East of the Ered Luin was a land encircled by four mountain ranges: the Ered Luin to the West, the Ered Engrin to the North, the Hithaeglir (Misty Mountains) to the East, and some of the White Mountains to the South. Passing even further East, over the Hithaeglir, you would come to Anduin (the Great River) and eventually Palisor, the Inland Sea of Helcar, the Orocarni, and the East Sea.

After the end of the First Age and the drowning of Beleriand, the geography east of the Ered Luin shifted. The Ered Luin themselves, now broken up and disfigured, marked the western border of Eriador, and thence Lindon and Belegaer itself. Eriador, now the Westernmost part of Middle-earth, was bordered on the East by the Hithaeglir, the Misty Mountains, which stretched down south to the White Mountains and the Bay of Belfalas. Across the Misty Mountains from Eriador was Rhovanion, which extended east to the Sea of Rhûn and the vast lands beyond. Within Rhovanion were the great forest of Mirkwood, the forest of Fangorn, and the many-rivered area that would become known as Gondor. To the east was the region of Mordor, encircled on three sides by mountains. To the far north of Rhovanion was the icy Forodwaith.

Real-world History

Tolkien created Arda, including and especially Middle-earth, for his languages Quenya and Sindarin, especially the latter as it turned out. To Tolkien, a scholar of the Anglo-Saxon language, Middle-earth was the English translation of the Old English word middanġeard. This word was transformed in the Middle English midden-erd or middel-erd, and the Old Norse Midgard. This is English for what the Greeks called the οικουμένη (oikoumenē) or "the abiding place of men", the physical world as opposed to the unseen worlds (The Letters of J.R.R. Tolkien, 151).

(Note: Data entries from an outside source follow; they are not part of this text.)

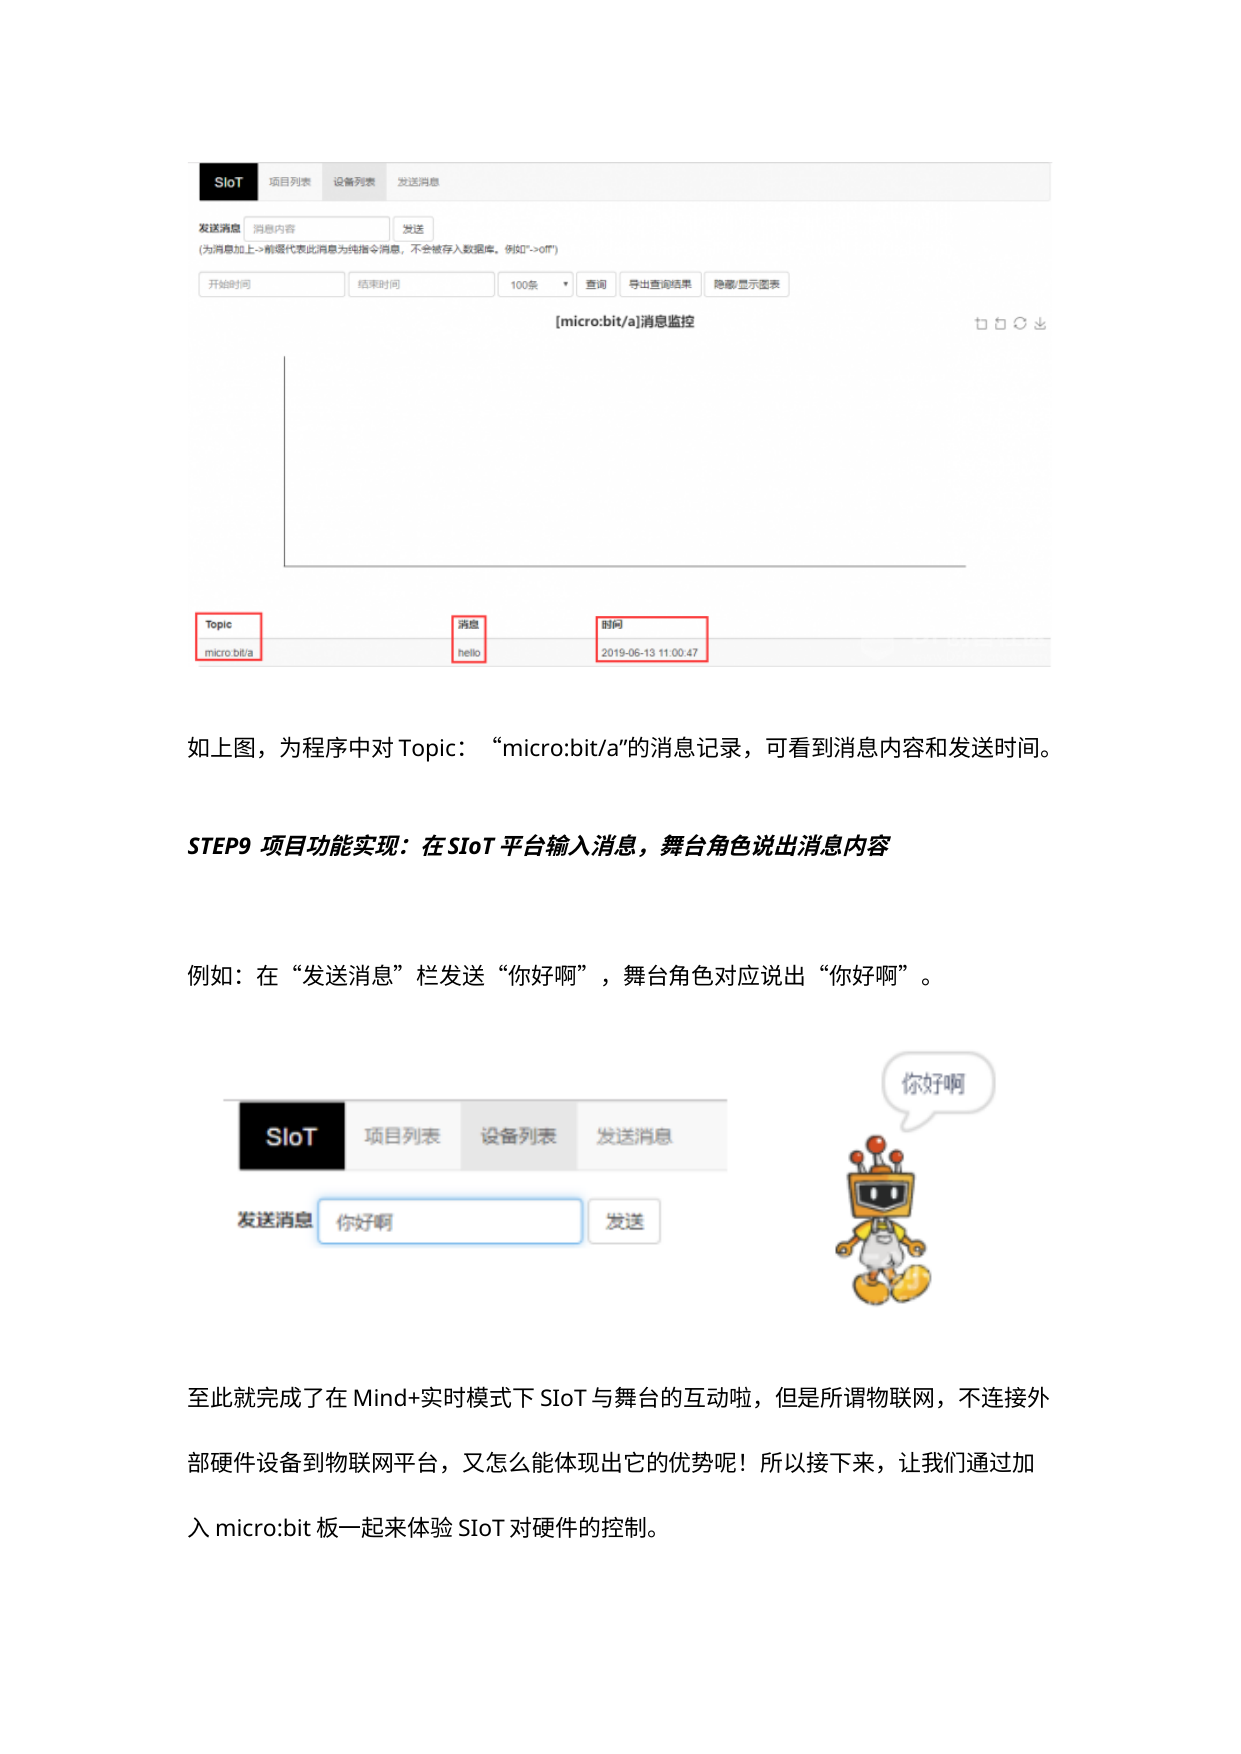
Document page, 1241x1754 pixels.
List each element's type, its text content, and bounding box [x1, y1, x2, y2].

text 如上图，为程序中对Topic：“micro:bit/a”的消息记录，可看到消息内容和发送时间。 [187, 714, 1053, 779]
text 例如：在“发送消息”栏发送“你好啊”，舞台角色对应说出“你好啊”。 [187, 942, 1053, 1007]
text STEP9 项目功能实现：在SIoT平台输入消息，舞台角色说出消息内容 [187, 779, 1053, 942]
text 至此就完成了在Mind+实时模式下SIoT与舞台的互动啦，但是所谓物联网，不连接外部硬件设备到物联网平台，又怎么能体现出它的优势呢！所以接下来，让我们通过加入micro:bit板一起来体验SIoT对硬件的控制。 [187, 1364, 1053, 1559]
picture [187, 1039, 1053, 1322]
picture [187, 162, 1053, 667]
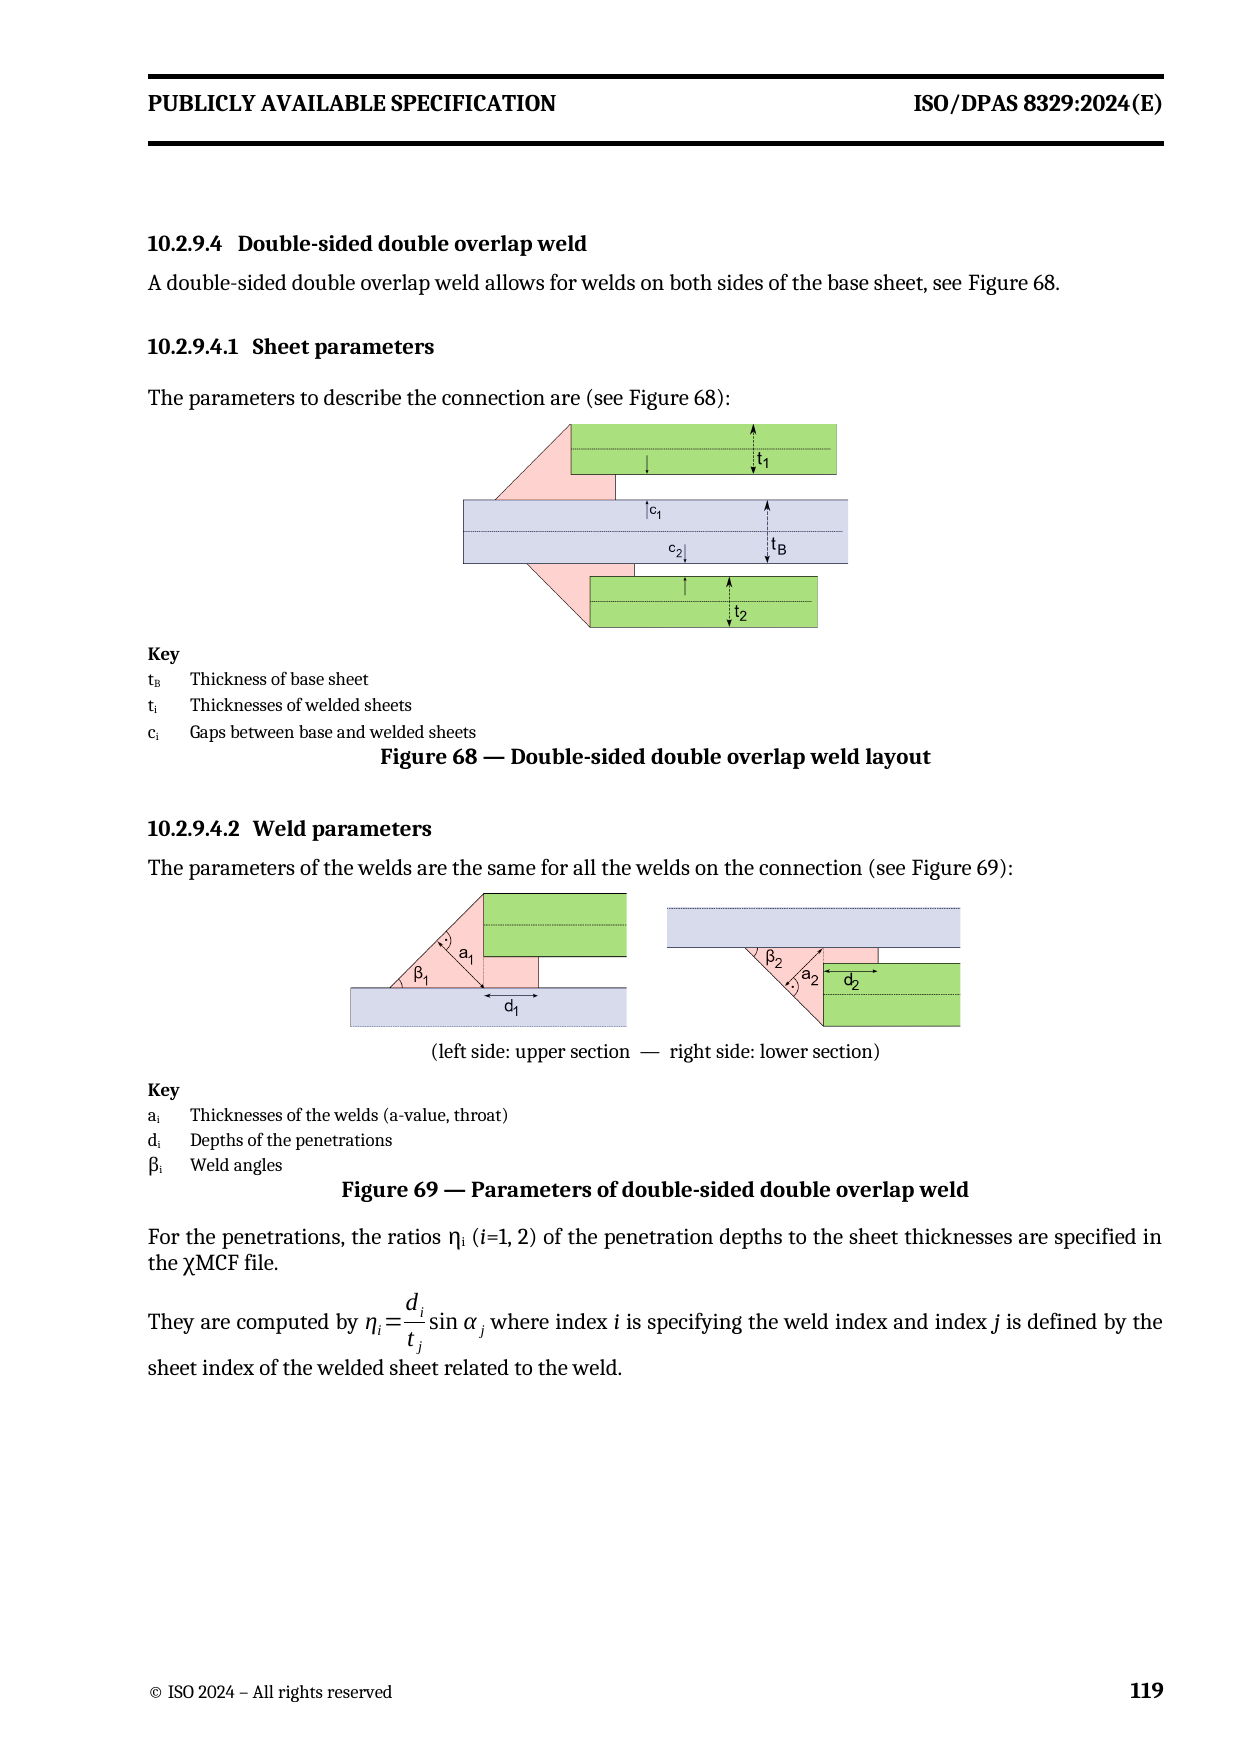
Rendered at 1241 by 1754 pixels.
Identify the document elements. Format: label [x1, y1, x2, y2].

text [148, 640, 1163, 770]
picture [667, 907, 961, 1027]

Tolkien also remarked in his Letters that he was particularly inspired by these verses of Anglo-Saxon poetry from Crist:

Eala earendel engla beorhtast / ofer middangeard monnum sended.
Hail Earendel, brightest of angels / above the middle-earth sent unto men.

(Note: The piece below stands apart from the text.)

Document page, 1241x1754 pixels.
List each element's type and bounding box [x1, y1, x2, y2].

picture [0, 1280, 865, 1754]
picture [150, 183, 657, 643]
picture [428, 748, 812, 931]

In the early 1930s Tolkien began to use the word Middle-earth instead of his other terms, including “Great Lands”, “Hither Lands”, and “Outer Lands”.

Tolkien, equating Arda with Earth, believed that mythologically Europe would be the present-day form of Middle-earth, now in the Seventh Age or so. He also suggested in Letter 211 that his tales were set more or less six thousand years ago.